WHAT IS REQUIRED:
Across all the entries below, how many lines contain the string "after"? The number by itself is the answer.

Plain-text document sources:
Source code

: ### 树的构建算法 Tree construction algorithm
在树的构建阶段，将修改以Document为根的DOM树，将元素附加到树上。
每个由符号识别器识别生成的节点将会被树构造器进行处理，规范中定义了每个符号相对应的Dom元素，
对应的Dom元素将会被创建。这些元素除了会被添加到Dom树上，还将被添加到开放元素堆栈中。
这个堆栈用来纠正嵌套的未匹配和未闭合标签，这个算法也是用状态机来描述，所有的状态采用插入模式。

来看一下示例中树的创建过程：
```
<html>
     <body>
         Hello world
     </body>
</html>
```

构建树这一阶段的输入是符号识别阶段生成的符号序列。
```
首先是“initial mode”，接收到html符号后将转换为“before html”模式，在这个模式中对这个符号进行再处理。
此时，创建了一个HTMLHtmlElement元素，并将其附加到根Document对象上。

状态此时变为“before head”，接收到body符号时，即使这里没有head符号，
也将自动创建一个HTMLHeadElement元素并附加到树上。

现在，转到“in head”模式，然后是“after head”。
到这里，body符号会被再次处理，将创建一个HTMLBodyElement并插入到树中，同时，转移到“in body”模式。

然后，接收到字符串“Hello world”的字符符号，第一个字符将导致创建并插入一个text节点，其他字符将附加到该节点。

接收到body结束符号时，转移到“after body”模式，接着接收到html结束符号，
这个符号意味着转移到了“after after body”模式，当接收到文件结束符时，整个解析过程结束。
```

THE COMPLETED TASK:
3